Stop Trying to Make Big Oil Happen
The case for “all of the above” energy politics keeps getting recycled… and voters keep rejecting it.
We’re of course pro recycling, but boy does it get boring to respond to the same old arguments about how Democrats should embrace “all of the above” messaging rather than stand up to Big Oil and run on their support for clean energy. The latest version of the tired, pro-fossil fuel case comes from substacker Matt Yglesias in the form of a New York Times oped that argues, “Liberals should support America’s oil and gas industry.”
Yglesias has always had a strange antipathy towards climate activists, regularly beefing with them on X or writing long winded explanations on his substack about just how wrong they are about, well, everything. Maybe he’s still pissed about when some Climate Defiance organizers interrupted an event he was doing? Whatever the reason, it isn’t exactly news that Yglesias thinks Democrats should ignore “the groups” and get back in bed with fossil fuels.
In fact, we’ve heard this same argument from various centrist commentators for just about as long as I can remember. The shtick usually goes like this: if only Democrats would signal their support for fracking/oil/gas/all-of-the-above, millions of voters out there, especially in mythical states like Pennsylvania, would switch their support from red to blue.
The problem with this argument is that there’s…no evidence for it. In fact, all the polling out there, not to mention our lived experience of the last few elections, points in the exact opposite direction.
Let’s start with the polling. Poll after poll shows that not only Democrats, but a majority of Independents, as well as a surprisingly large number of Republicans, don’t like Big Oil for all sorts of reasons. Voters think the oil and gas industry is driving up prices, gouging at them at the pump, and polluting the environment. They think oil and gas companies have too much political power, get too many handouts, and are standing in the way of clean energy.
Likely voters don’t want to ‘support’ the oil and gas industry, they want to hold them accountable. According to a recent poll we ran with Data for Progress, 74% of likely voters think that oil and gas companies should pay their fair share for climate damages. 77% of voters like the idea of “climate superfund” bills that would make oil and gas companies pay into a fund to help states deal with climate impacts. 61% of likely voters say that they’d be “more likely” to vote for a candidate that supports climate superfund legislation – that includes 47% of Republicans, versus only 23% who say they’d be less likely.

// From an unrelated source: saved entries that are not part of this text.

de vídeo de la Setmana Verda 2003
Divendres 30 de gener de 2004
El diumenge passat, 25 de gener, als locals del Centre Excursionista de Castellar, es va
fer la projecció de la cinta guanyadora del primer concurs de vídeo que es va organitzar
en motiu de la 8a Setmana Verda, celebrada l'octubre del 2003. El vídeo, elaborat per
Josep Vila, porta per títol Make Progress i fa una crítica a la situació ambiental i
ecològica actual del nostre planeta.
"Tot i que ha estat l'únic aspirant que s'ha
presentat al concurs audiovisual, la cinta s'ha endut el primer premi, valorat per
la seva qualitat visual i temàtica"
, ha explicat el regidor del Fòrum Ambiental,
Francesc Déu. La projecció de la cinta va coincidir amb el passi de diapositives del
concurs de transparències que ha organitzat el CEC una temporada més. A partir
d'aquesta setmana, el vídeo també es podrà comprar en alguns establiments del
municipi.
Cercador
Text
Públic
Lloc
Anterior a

This all makes perfect sense when you think about it. Americans everywhere are experiencing the costs of the climate crisis, from the direct impacts of extreme weather events, to the ripple effects of rising insurance rates, skyrocketing electricity prices, and the higher local taxes cities and counties need to respond to disaster after disaster. Or they remember the price gouging Big Oil engaged in during the early days of Russia’s invasion of Ukraine, driving gas prices through the roof. Or they’re disgusted by how Trump asked Big Oil for a “billion dollars” to get him elected and has gone on to enact their wildest dreams, slashing clean energy programs, gutting climate science, and handing over our public lands and waters for drilling.
But we don’t need to think about this theoretically. You can just look at the last few election cycles to see how when Democrats embraced a strong, pro-clean energy, anti-fossil fuel message, they electrified exactly the voter they needed to win. I’m old enough to remember when candidate Joe Biden was struggling to mobilize the youth and progressive vote after Bernie stepped out of the race. He was able to do it, largely, because of his commitment to act on climate. Or just look at this last November’s election: Democrats overperformed in New Jersey, Virginia, and Georgia (Georgia!) by running a strong energy affordability argument, blaming Trump and Republicans for rising electricity prices because of (wait for it) their hatred of clean energy and overreliance on fossil fuels.

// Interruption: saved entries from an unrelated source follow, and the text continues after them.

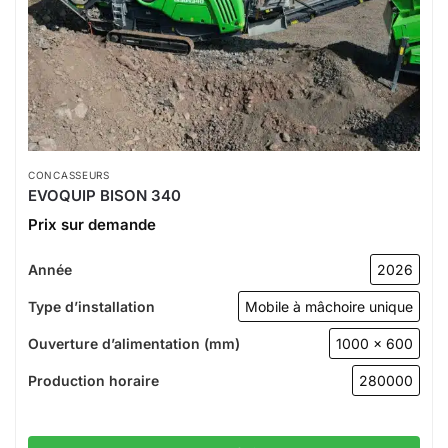
CONCASSEURS
EVOQUIP BISON 340
Prix sur demande
Année
2026
Type d’installation
Mobile à mâchoire unique
Ouverture d’alimentation (mm)
1000 x 600
Production horaire
280000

There’s a larger political strategy question at play here, too. In politics, it rarely makes sense to embrace your opponent’s position, especially if you’re just adopting a weaker version of it. Everyone knows Republicans love oil and gas. Democrats aren’t going to “win over” voters by taking up an “all of the above” message. If support for the oil and gas industry is your number one issue, you’re going to vote Republican.

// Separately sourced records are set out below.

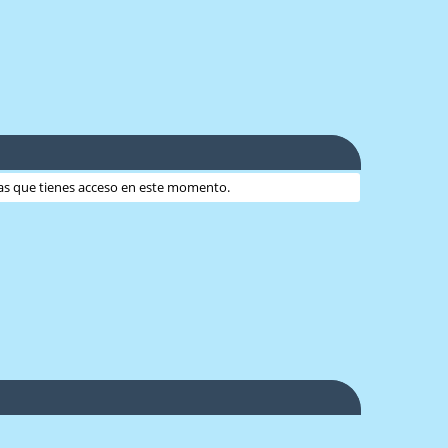
 las que tienes acceso en este momento.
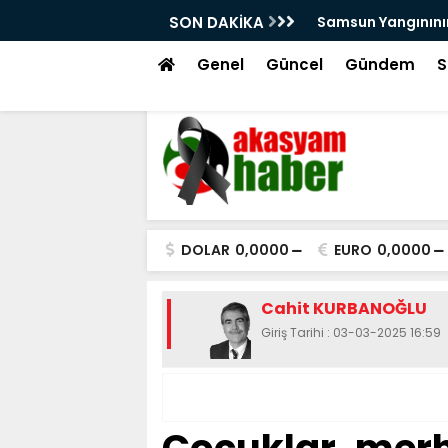
arını Kutsal Emanetler Sardı
SON DAKİKA
Motivasyonda Dij
Genel
Güncel
Gündem
S
DOLAR
0,0000
EURO
0,0000
Cahit KURBANOĞLU
Giriş Tarihi : 03-03-2025 16:59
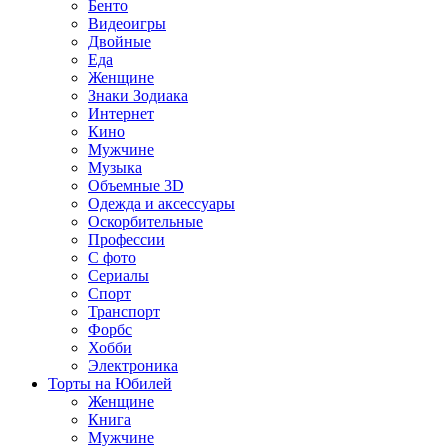
Бенто
Видеоигры
Двойные
Еда
Женщине
Знаки Зодиака
Интернет
Кино
Мужчине
Музыка
Объемные 3D
Одежда и аксессуары
Оскорбительные
Профессии
С фото
Сериалы
Спорт
Транспорт
Форбс
Хобби
Электроника
Торты на Юбилей
Женщине
Книга
Мужчине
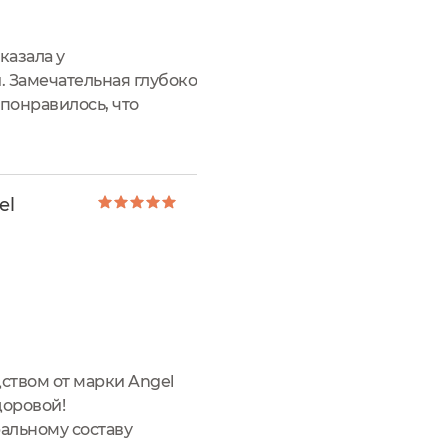
казала у
 Замечательная глубоко
понравилось, что
к можно лучше
el
ством от марки Angel
асивой и здоровой!
натуральному составу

Instead, the smart thing to do is to run on an issue where your opponents are especially weak – and for Republicans, that issue is climate. Republicans are way out of line with the American public, and even much of their own base, when it comes to climate and clean energy. That provides a big opening for Democrats to push hard on the issue, casting Trump and the GOP as Big Oil puppets who are standing in the way of jobs, technology, clean air, clean water, lower prices, competitiveness with China, you name it. But that argument doesn’t work if Democrats are also cozying up with Big Oil.
Democrats have a huge opportunity in 2026 to simultaneously electrify their base and appeal to the voters they need to win over by running aggressively on their opposition to Big Oil and their support for clean energy. It’s a political platform that 1) gives a clear answer about who is to blame for high energy prices and growing climate damages and 2) offers a clear solution in the form of cheap, clean energy.
Some things really do belong in the trash and “all of the above” energy messaging is one of them. It’s time for Democrats to embrace a clean energy future – and go make it happen.